↓↓↓
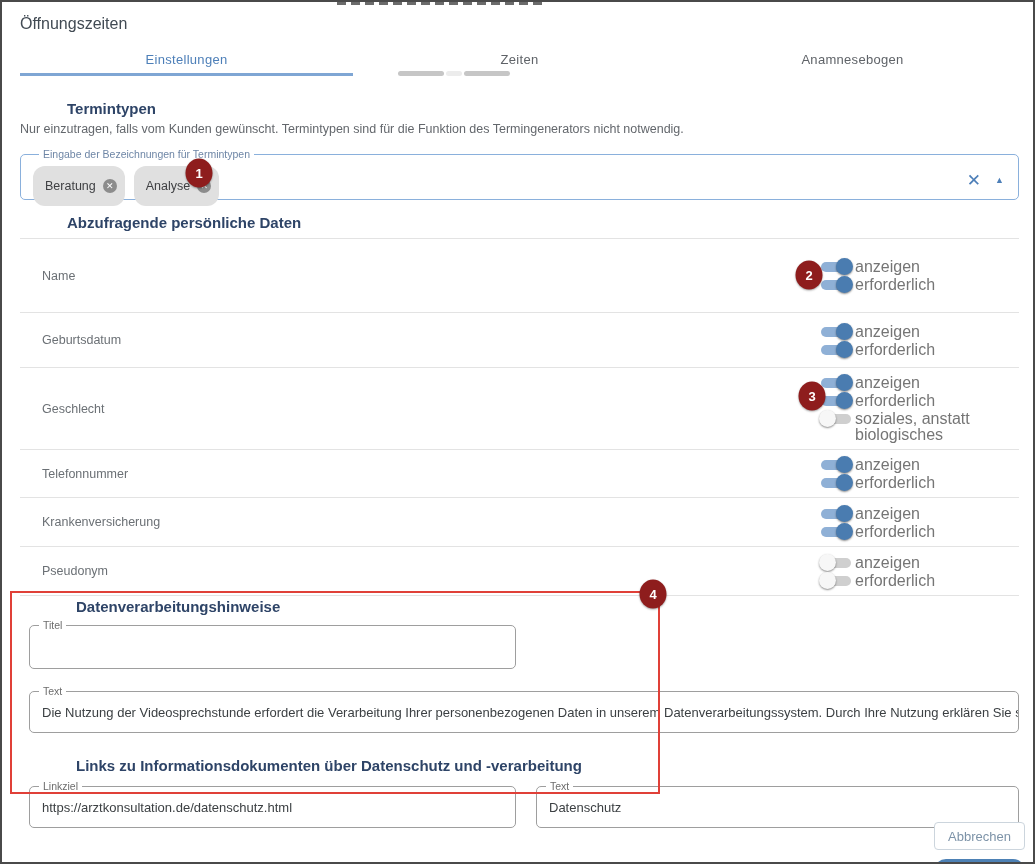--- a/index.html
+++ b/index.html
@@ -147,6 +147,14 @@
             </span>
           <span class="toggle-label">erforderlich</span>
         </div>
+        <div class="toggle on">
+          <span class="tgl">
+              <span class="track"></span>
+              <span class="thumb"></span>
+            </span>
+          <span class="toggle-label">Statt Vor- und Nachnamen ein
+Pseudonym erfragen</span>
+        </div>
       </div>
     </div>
↑↑↑
## YOUR OBJECTIVE
Each line of the entries above that includes the string "span" should be copied out.

## RESULT OF THE TASK
             </span>
           <span class="toggle-label">erforderlich</span>
+          <span class="tgl">
+              <span class="track"></span>
+              <span class="thumb"></span>
+            </span>
+          <span class="toggle-label">Statt Vor- und Nachnamen ein
+Pseudonym erfragen</span>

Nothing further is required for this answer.